1. Written and decorated in Italy, perhaps in Venice or the north-east.

2. St. Joseph's Seminary, Dunwoodie, N.Y.: their inkstamp on first leaf of sister volume, Bergendal MS.39 (see following lot).

3. Bergendal MS.38; bought by Joseph Pope from Sam Fogg in February 1996: Bergendal catalogue no.38.

Catalogue Note

text

This humanistic volume contains three of the least well-known and perhaps most interesting texts of Jerome (c.347-420). It opens on fol.1r with the Vita Pauli heremitae, written by Jerome c.377 during his first sojourn at Antioch.

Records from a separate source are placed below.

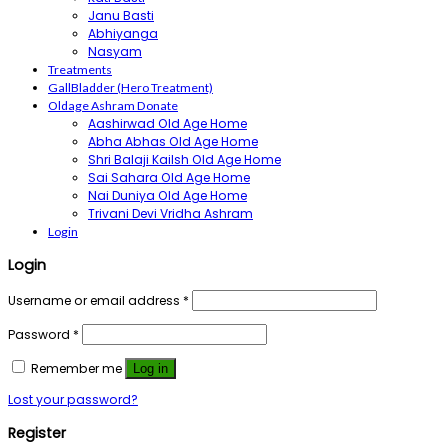
Janu Basti
Abhiyanga
Nasyam
Treatments
GallBladder (Hero Treatment)
Oldage Ashram Donate
Aashirwad Old Age Home
Abha Abhas Old Age Home
Shri Balaji Kailsh Old Age Home
Sai Sahara Old Age Home
Nai Duniya Old Age Home
Trivani Devi Vridha Ashram
Login
Login
Username or email address
*
Password
*
Remember me
Log in
Lost your password?
Register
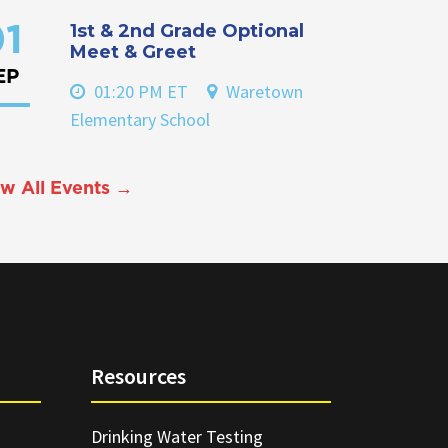
1st & 2nd Grade Optional
1
Meet & Greet
EP
01:20 PM ET
Waretown
Elementary School
w All Events →
Resources
Drinking Water Testing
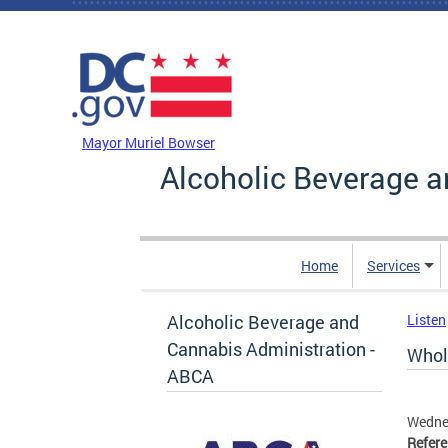
Skip to main content
DC Agency Top Menu
Mayor Muriel Bowser
Alcoholic Beverage a
Home
Services
Alcoholic Beverage and
Listen
Cannabis Administration -
Whol
ABCA
Wedne
Refer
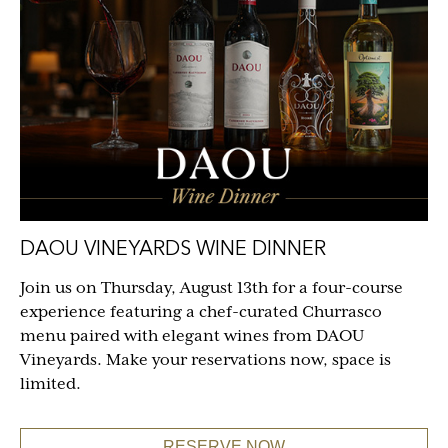
DAOU VINEYARDS WINE DINNER
Join us on Thursday, August 13th for a four-course
experience featuring a chef-curated Churrasco
menu paired with elegant wines from DAOU
Vineyards. Make your reservations now, space is
limited.
RESERVE NOW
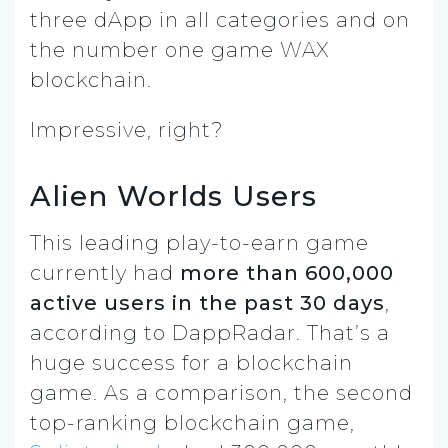
three dApp in all categories and on
the number one game WAX
blockchain.
Impressive, right?
Alien Worlds Users
This leading play-to-earn game
currently had
more than 600,000
active users in the past 30 days
,
according to DappRadar. That’s a
huge success for a blockchain
game. As a comparison, the second
top-ranking blockchain game,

Its material was drawn from the Egyptian monastic traditions, and it tells how Paul the Hermit fled into the desert wilderness during the persecutions of Decius and Valerian to a mountainside cave once used as "a secret mint at the time of Antony's union with Cleopatra" as "Egyptian writers relate". He lived there until he was 115, receiving no visitors accept St. Anthony in his 113th year. The Dialogi contra Pelagium follows on fol.4r, a refutation of the works of Jerome's contemporary Pelagius (c.354-420/40), who denied the concept of original sin and was declared a heretic by the Council of Carthage in 418. The last text, beginning on fol.37r, is the Altercatio Luciferiani et Orthodoxi, written c.382, again a refutation of a heretic, here a follower of Lucifer Calaritanus (d. 370/1), the fiery bishop of Cagliari, Sardinia, who refused to be reconciled with former Arian-Christians, writing incendiary and insulting letters to Emperor Constantius II (a supporter of Arianism), offering himself for martyrdom.